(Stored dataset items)

┄┄┄┄┄┄

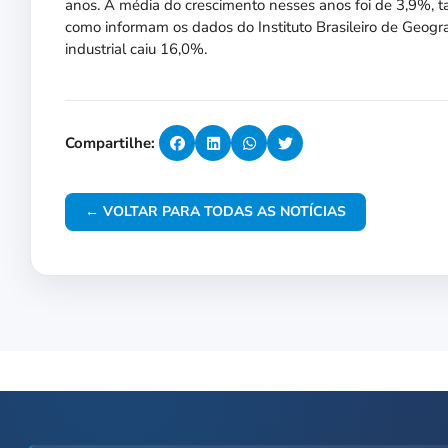
anos. A média do crescimento nesses anos foi de 3,9%,
como informam os dados do Instituto Brasileiro de Geogr
industrial caiu 16,0%.
Compartilhe:
← VOLTAR PARA TODAS AS NOTÍCIAS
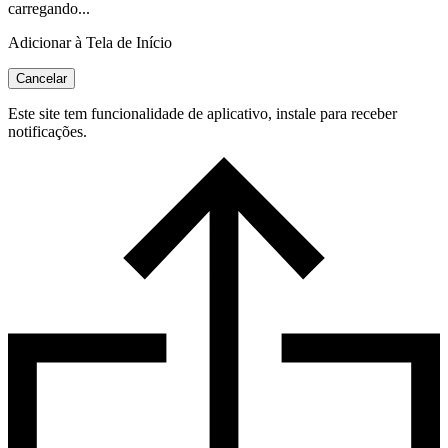
carregando...
Adicionar à Tela de Início
Cancelar
Este site tem funcionalidade de aplicativo, instale para receber
notificações.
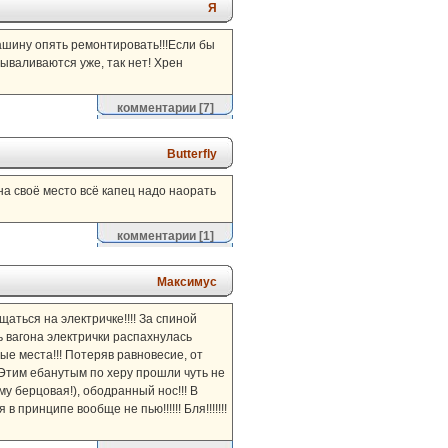
Я
 машину опять ремонтировать!!!Если бы
вываливаются уже, так нет! Хрен
комментарии
[7]
Butterfly
 на своё место всё капец надо наорать
комментарии
[1]
Максимус
аться на электричке!!!! За спиной
рь вагона электрички распахнулась
ные места!!! Потеряв равновесие, от
 Этим ебанутым по херу прошли чуть не
му берцовая!), ободранный нос!!! В
в принципе вообще не пью!!!!!! Бля!!!!!!!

┄┄┄┄┄┄

▸ Task instructions
Please render every line of text in the records above as a JSON list of strings, one string per line, skipping blank lines and leaving out the pictures.

▸ Solution to this exercise
[
  "anos. A média do crescimento nesses anos foi de 3,9%,",
  "como informam os dados do Instituto Brasileiro de Geogr",
  "industrial caiu 16,0%.",
  "Compartilhe:",
  "← VOLTAR PARA TODAS AS NOTÍCIAS",
  "carregando...",
  "Adicionar à Tela de Início",
  "Cancelar",
  "Este site tem funcionalidade de aplicativo, instale para receber",
  "notificações.",
  "Я",
  " машину опять ремонтировать!!!Если бы",
  "вываливаются уже, так нет! Хрен",
  "комментарии",
  "[7]",
  "Butterfly",
  " на своё место всё капец надо наорать",
  "комментарии",
  "[1]",
  "Максимус",
  "аться на электричке!!!! За спиной",
  "рь вагона электрички распахнулась",
  "ные места!!! Потеряв равновесие, от",
  " Этим ебанутым по херу прошли чуть не",
  "му берцовая!), ободранный нос!!! В",
  "в принципе вообще не пью!!!!!! Бля!!!!!!!"
]